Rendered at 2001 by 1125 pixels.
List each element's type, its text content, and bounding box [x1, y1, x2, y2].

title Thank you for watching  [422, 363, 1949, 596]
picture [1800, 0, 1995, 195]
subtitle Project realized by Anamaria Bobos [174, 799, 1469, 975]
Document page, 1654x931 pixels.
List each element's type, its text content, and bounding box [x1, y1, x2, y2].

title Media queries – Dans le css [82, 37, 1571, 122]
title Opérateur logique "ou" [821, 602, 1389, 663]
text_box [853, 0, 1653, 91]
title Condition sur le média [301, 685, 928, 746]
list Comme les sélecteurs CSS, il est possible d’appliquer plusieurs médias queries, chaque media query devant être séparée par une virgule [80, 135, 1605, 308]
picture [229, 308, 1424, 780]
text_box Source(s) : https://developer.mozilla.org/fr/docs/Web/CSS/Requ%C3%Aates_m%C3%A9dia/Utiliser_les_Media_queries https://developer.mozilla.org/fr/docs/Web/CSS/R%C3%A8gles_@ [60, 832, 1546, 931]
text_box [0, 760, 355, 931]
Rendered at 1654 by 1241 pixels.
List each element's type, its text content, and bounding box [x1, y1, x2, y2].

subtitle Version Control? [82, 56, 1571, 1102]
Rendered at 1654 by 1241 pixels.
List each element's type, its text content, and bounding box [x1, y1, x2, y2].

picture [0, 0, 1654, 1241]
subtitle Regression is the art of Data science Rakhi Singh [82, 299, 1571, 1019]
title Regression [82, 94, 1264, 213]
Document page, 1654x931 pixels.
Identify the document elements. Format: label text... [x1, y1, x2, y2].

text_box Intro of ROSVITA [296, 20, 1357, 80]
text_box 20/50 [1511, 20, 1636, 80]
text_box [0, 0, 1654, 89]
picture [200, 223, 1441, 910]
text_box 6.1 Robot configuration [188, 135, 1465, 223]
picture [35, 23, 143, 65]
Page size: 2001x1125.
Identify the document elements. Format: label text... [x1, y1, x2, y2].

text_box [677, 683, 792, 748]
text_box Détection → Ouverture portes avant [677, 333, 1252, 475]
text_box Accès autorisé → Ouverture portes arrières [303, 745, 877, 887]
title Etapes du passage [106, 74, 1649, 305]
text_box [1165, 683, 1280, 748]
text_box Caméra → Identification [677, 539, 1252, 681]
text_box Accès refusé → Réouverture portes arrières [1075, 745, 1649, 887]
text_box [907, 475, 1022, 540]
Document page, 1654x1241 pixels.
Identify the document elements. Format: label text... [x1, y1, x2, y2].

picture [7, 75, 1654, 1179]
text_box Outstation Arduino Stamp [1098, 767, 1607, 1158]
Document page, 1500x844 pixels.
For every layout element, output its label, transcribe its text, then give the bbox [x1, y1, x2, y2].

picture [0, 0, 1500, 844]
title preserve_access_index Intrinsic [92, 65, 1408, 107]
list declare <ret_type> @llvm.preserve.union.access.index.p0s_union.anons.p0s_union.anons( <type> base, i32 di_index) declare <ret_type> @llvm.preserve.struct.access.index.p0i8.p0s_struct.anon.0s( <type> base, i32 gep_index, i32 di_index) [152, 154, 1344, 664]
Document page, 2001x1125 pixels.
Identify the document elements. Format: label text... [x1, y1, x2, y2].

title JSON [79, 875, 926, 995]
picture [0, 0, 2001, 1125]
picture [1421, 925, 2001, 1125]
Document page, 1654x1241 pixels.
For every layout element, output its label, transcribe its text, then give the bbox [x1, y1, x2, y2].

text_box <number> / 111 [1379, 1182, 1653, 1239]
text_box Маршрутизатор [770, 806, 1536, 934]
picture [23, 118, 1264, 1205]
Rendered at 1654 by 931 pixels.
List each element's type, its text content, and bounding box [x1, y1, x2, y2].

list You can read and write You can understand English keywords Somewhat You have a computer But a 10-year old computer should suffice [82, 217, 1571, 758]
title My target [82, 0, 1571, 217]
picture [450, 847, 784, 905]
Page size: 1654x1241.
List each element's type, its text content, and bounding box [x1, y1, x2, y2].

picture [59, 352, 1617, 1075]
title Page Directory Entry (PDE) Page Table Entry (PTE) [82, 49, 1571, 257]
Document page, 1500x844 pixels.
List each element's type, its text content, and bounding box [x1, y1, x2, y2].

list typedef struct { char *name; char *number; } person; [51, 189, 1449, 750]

▶ _Task objective_
Rewrite the whole listing above, replacing "bounding box" with "enclosing rectangle" wherever it appears and leaving everything else unchanged.

▶ _Result below_
Rendered at 2001 by 1125 pixels.
List each element's type, its text content, and enclosing rectangle [x1, y1, x2, y2].

title Thank you for watching  [422, 363, 1949, 596]
picture [1800, 0, 1995, 195]
subtitle Project realized by Anamaria Bobos [174, 799, 1469, 975]
Document page, 1654x931 pixels.
List each element's type, its text content, and enclosing rectangle [x1, y1, x2, y2].

title Media queries – Dans le css [82, 37, 1571, 122]
title Opérateur logique "ou" [821, 602, 1389, 663]
text_box [853, 0, 1653, 91]
title Condition sur le média [301, 685, 928, 746]
list Comme les sélecteurs CSS, il est possible d’appliquer plusieurs médias queries, chaque media query devant être séparée par une virgule [80, 135, 1605, 308]
picture [229, 308, 1424, 780]
text_box Source(s) : https://developer.mozilla.org/fr/docs/Web/CSS/Requ%C3%Aates_m%C3%A9dia/Utiliser_les_Media_queries https://developer.mozilla.org/fr/docs/Web/CSS/R%C3%A8gles_@ [60, 832, 1546, 931]
text_box [0, 760, 355, 931]
Rendered at 1654 by 1241 pixels.
List each element's type, its text content, and enclosing rectangle [x1, y1, x2, y2].

subtitle Version Control? [82, 56, 1571, 1102]
Rendered at 1654 by 1241 pixels.
List each element's type, its text content, and enclosing rectangle [x1, y1, x2, y2].

picture [0, 0, 1654, 1241]
subtitle Regression is the art of Data science Rakhi Singh [82, 299, 1571, 1019]
title Regression [82, 94, 1264, 213]
Document page, 1654x931 pixels.
Identify the document elements. Format: label text... [x1, y1, x2, y2].

text_box Intro of ROSVITA [296, 20, 1357, 80]
text_box 20/50 [1511, 20, 1636, 80]
text_box [0, 0, 1654, 89]
picture [200, 223, 1441, 910]
text_box 6.1 Robot configuration [188, 135, 1465, 223]
picture [35, 23, 143, 65]
Page size: 2001x1125.
Identify the document elements. Format: label text... [x1, y1, x2, y2].

text_box [677, 683, 792, 748]
text_box Détection → Ouverture portes avant [677, 333, 1252, 475]
text_box Accès autorisé → Ouverture portes arrières [303, 745, 877, 887]
title Etapes du passage [106, 74, 1649, 305]
text_box [1165, 683, 1280, 748]
text_box Caméra → Identification [677, 539, 1252, 681]
text_box Accès refusé → Réouverture portes arrières [1075, 745, 1649, 887]
text_box [907, 475, 1022, 540]
Document page, 1654x1241 pixels.
Identify the document elements. Format: label text... [x1, y1, x2, y2].

picture [7, 75, 1654, 1179]
text_box Outstation Arduino Stamp [1098, 767, 1607, 1158]
Document page, 1500x844 pixels.
For every layout element, output its label, transcribe its text, then give the bbox [x1, y1, x2, y2].

picture [0, 0, 1500, 844]
title preserve_access_index Intrinsic [92, 65, 1408, 107]
list declare <ret_type> @llvm.preserve.union.access.index.p0s_union.anons.p0s_union.anons( <type> base, i32 di_index) declare <ret_type> @llvm.preserve.struct.access.index.p0i8.p0s_struct.anon.0s( <type> base, i32 gep_index, i32 di_index) [152, 154, 1344, 664]
Document page, 2001x1125 pixels.
Identify the document elements. Format: label text... [x1, y1, x2, y2].

title JSON [79, 875, 926, 995]
picture [0, 0, 2001, 1125]
picture [1421, 925, 2001, 1125]
Document page, 1654x1241 pixels.
For every layout element, output its label, transcribe its text, then give the bbox [x1, y1, x2, y2].

text_box <number> / 111 [1379, 1182, 1653, 1239]
text_box Маршрутизатор [770, 806, 1536, 934]
picture [23, 118, 1264, 1205]
Rendered at 1654 by 931 pixels.
List each element's type, its text content, and enclosing rectangle [x1, y1, x2, y2].

list You can read and write You can understand English keywords Somewhat You have a computer But a 10-year old computer should suffice [82, 217, 1571, 758]
title My target [82, 0, 1571, 217]
picture [450, 847, 784, 905]
Page size: 1654x1241.
List each element's type, its text content, and enclosing rectangle [x1, y1, x2, y2].

picture [59, 352, 1617, 1075]
title Page Directory Entry (PDE) Page Table Entry (PTE) [82, 49, 1571, 257]
Document page, 1500x844 pixels.
List each element's type, its text content, and enclosing rectangle [x1, y1, x2, y2].

list typedef struct { char *name; char *number; } person; [51, 189, 1449, 750]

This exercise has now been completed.